Thursday, 31 December 2015

The Limits of Control (2009 Jim Jarmusch & scr)

Jim's gone so far out with this one I didn't really get it. Isaach de Bankolé plays another variation of Le Samourai - accompanied by a nude girl (Paz de la Huerta) - as he traverses Spain collecting codes in matchboxes from eccentrics like Tilda Swinton, John Hurt, Gael Garcia Bernal and flamenco playing types. Then he assassinates Bill Murray (with a guitar string)...

Very slow film has one or two amusing moments, some interesting visuals (such as Juan Gris's cubist violin), a great flamenco sequence, a truly abrupt ending and some interesting cameos, but altogether doesn't seem to add up to anything - it's less than the sum of its parts, a sort of reverse cubist abstraction.

It's very formalist in the way it's done, and shot by the great Christopher Doyle.

I like the moment Tilda talks about great old movies, even the ones where people just sit there without talking - and then do just that.
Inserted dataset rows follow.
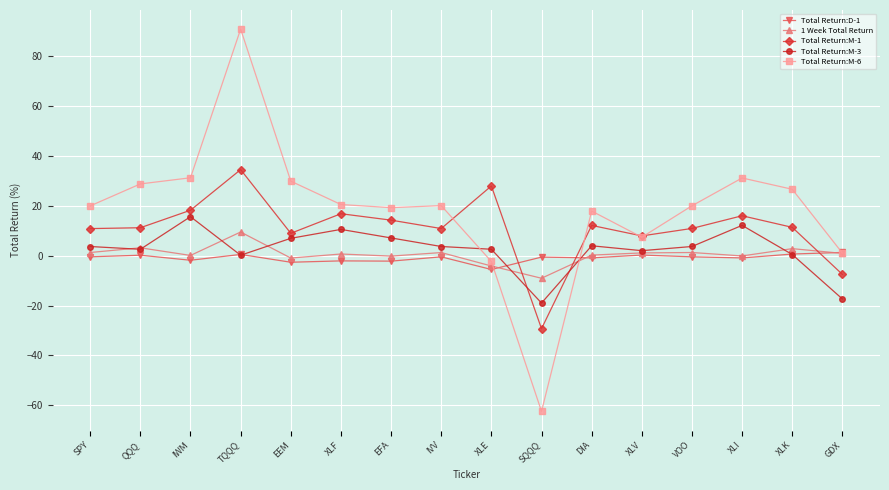

What is the average value of the Total Return:M-1 series?

11.0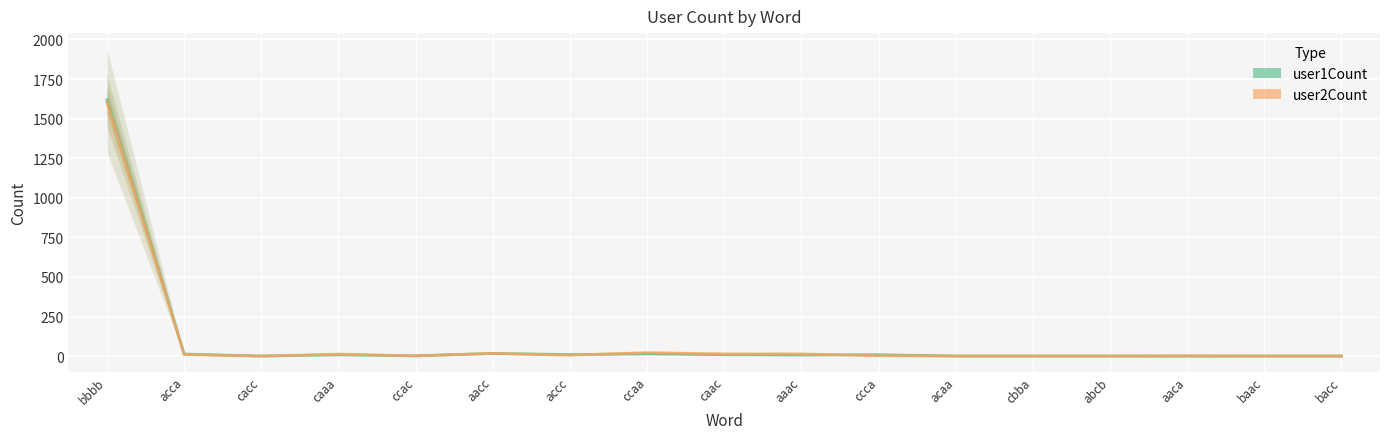

True or false: user2Count and user1Count intersect in this chart.

True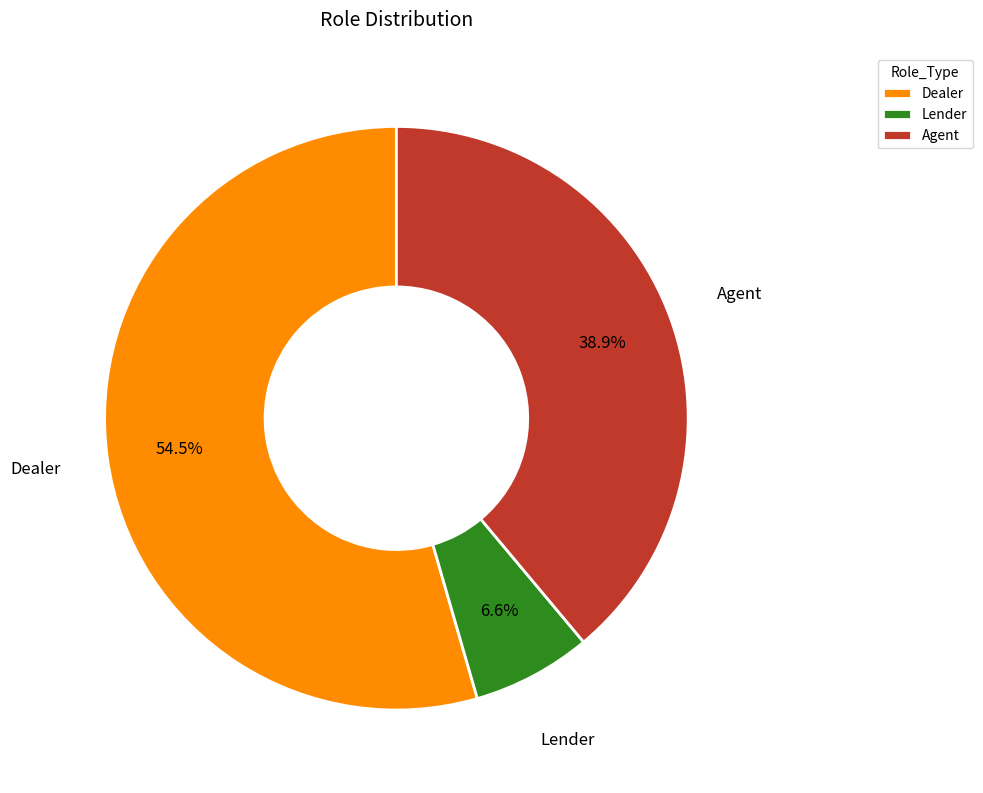

The Lender slice represents 7% of the pie. True or false?

True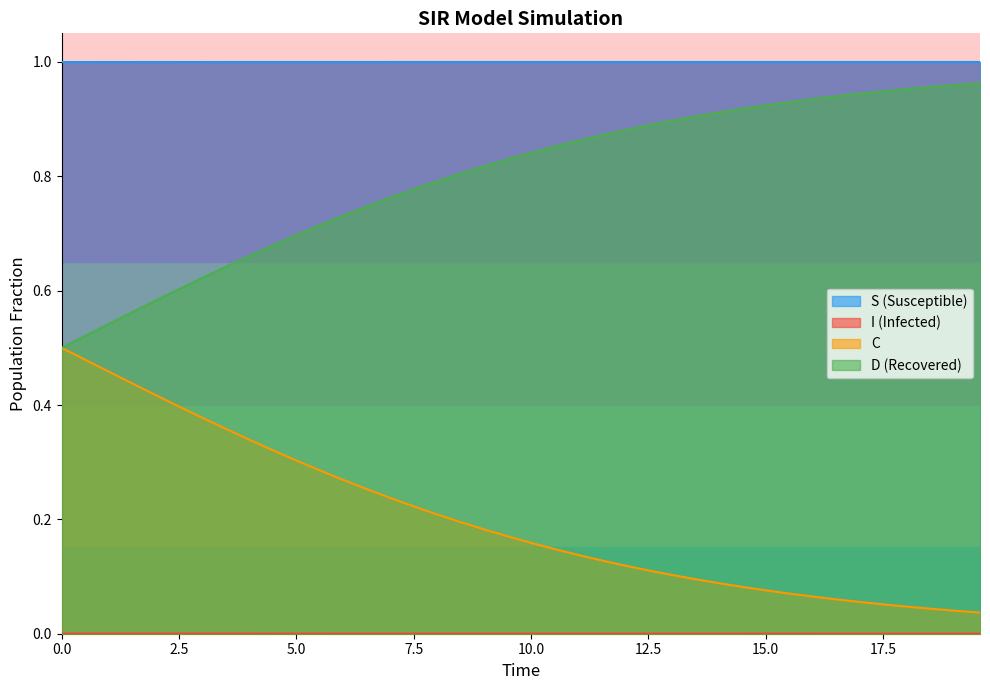

True or false: S (Susceptible) and D (Recovered) cross at least once.

False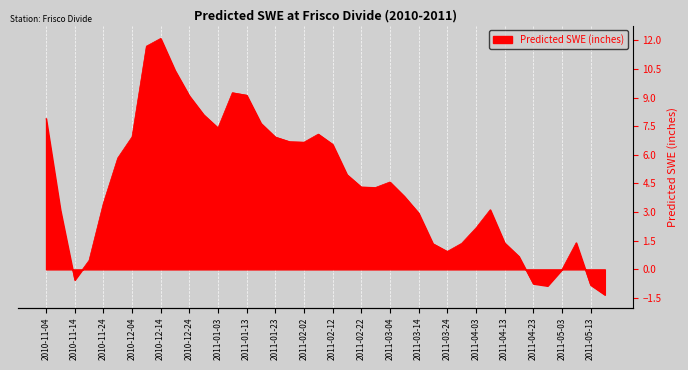

What is the change in value from 2010-12-19 to 2011-03-14?

-7.5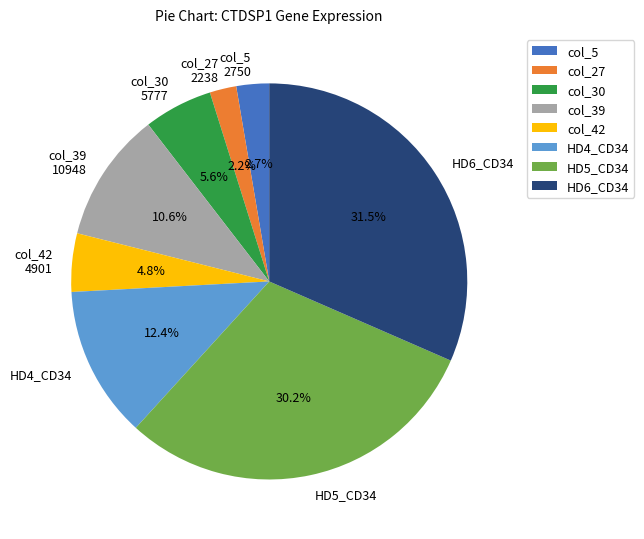

Which slice is the largest?

HD6_CD34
This New York Times extract might be helpful:

'To the extent that “The Limits of Control” is a puzzle, Mr. Jarmusch said he drew inspiration from Jacques Rivette’s films, where the pleasure often lies in disorientation in the accumulation of cryptic clues and resonances rather than in solutions. Accordingly, he was more eager to hear interpretations of the film than to offer his own.

“It’s not my job to know what it means,” he said, adding that the Juan Gris painting seen at one point could be taken as a hint to the movie’s Cubist nature. “It’s interpretable in different ways, and they’re all valid.” '

By the way the 'beautiful' Finnish film referenced is Aki Kaurismäki's La Vie de Bohème (1992).